◆ **Aim of the task**
The response must contain every line from the records below that has "Pain".

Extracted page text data

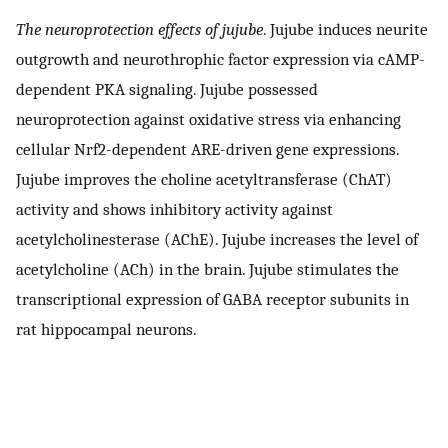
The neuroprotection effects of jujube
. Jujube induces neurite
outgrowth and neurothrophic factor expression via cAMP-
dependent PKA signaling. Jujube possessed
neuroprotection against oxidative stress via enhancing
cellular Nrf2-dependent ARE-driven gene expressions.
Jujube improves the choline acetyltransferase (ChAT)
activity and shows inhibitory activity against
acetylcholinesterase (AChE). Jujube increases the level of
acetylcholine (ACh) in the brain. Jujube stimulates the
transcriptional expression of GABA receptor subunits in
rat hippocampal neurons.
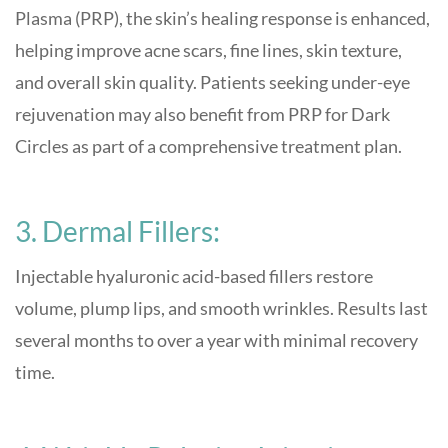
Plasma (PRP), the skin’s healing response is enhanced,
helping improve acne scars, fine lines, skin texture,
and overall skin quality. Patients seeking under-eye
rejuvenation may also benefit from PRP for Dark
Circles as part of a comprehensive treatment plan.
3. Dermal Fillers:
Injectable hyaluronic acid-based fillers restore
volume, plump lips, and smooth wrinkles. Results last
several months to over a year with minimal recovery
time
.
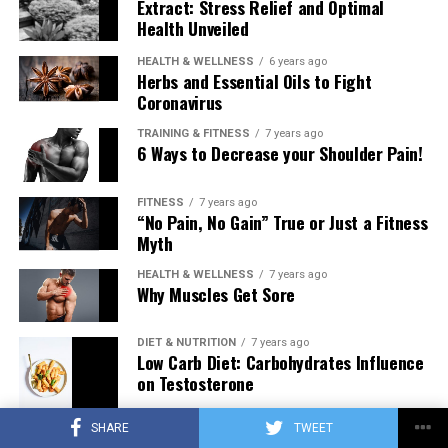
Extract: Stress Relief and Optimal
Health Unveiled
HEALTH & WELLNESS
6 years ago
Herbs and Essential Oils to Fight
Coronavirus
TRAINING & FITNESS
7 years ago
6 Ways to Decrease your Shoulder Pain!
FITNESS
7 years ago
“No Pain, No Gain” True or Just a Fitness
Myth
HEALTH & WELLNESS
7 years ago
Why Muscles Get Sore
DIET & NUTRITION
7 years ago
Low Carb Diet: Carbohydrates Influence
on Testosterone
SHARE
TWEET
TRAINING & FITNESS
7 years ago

◆ **Problem solution**
6 Ways to Decrease your Shoulder Pain!
“No Pain, No Gain” True or Just a Fitness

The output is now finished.